(The input)
============================================================

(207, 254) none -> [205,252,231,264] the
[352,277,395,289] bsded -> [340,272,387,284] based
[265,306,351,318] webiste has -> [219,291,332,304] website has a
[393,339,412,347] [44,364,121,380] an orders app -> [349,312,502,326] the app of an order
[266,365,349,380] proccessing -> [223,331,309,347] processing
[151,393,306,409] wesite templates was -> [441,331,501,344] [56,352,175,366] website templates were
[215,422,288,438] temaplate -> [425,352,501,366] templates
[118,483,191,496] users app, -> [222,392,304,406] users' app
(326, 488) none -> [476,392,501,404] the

============================================================

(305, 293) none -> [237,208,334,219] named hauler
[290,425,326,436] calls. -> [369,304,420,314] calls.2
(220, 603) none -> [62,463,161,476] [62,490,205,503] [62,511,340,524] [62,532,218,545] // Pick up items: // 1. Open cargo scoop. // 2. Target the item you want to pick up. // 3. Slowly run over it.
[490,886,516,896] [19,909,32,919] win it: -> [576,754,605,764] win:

============================================================

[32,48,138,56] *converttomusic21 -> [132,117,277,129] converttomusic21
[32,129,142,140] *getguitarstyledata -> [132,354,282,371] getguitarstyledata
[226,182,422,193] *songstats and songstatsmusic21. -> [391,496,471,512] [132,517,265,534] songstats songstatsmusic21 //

============================================================

(Work task)
Return, from the data, each line that has the word "website" in it.

(Reply)
[265,306,351,318] webiste has -> [219,291,332,304] website has a
[151,393,306,409] wesite templates was -> [441,331,501,344] [56,352,175,366] website templates were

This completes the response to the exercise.